My brain kept listening, though. It switched on replay in that weird way dreams have of flipping certainties around but still, somehow, making a kind of insane sense.
In a black and white 30’s newsreel way, a group of people is looking at a movie of the Spanish Civil War.
“The Spanish War is just the warmup act for the next Word War,” Nicole Kidman/Martha Gellhorn says to Clive Owen/Earnest Hemingway. And she was right.
Then, later, there’s a bar scene. Three young men are arguing about how to win the war, in a bar in Spain somewhere.
The first man says, “To beat the fascists, you have to win the propaganda war.”
The second man, in a soldier’s uniform and smoking a cigarette, says “to beat the fascists you have to kill them.”
The third man says, “You’re both wrong. You have to win over the peasants. Give them irrigation…”
The other two men turn away, bored. He’s apparently said this before.
Then something rippled and the scene changed.
To CNN. A panel discussion.
One panelist, a woman from a DC think tank who’d been in the CIA: “To beat ISIS you have to win the propaganda war.”

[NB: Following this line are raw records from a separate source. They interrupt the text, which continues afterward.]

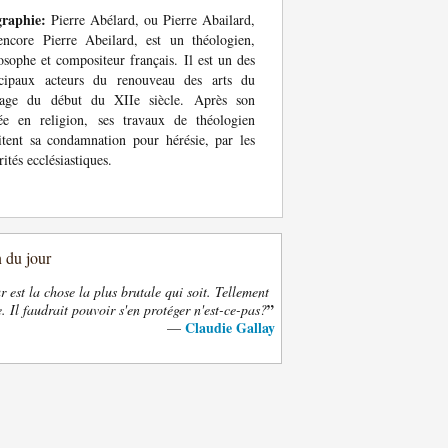
graphie:
Pierre Abélard, ou Pierre Abailard,
ncore Pierre Abeilard, est un théologien,
osophe et compositeur français. Il est un des
ncipaux acteurs du renouveau des arts du
gage du début du XIIe siècle. Après son
ée en religion, ses travaux de théologien
itent sa condamnation pour hérésie, par les
rités ecclésiastiques.
n du jour
 est la chose la plus brutale qui soit. Tellement
”
. Il faudrait pouvoir s'en protéger n'est-ce-pas?
Claudie Gallay
—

A second panelist, a former general, said: “To beat ISIS, you have to kill them.”
And the third, a man who was from an NGO that wanted to get funding for rebuilding projects in Syria, said: “You’re both wrong. You have to win over the villagers and the ordinary people. Give them schools and roads and food.”
And the other two sneer, and start talking over each other. Apparently, they’ve all heard this before.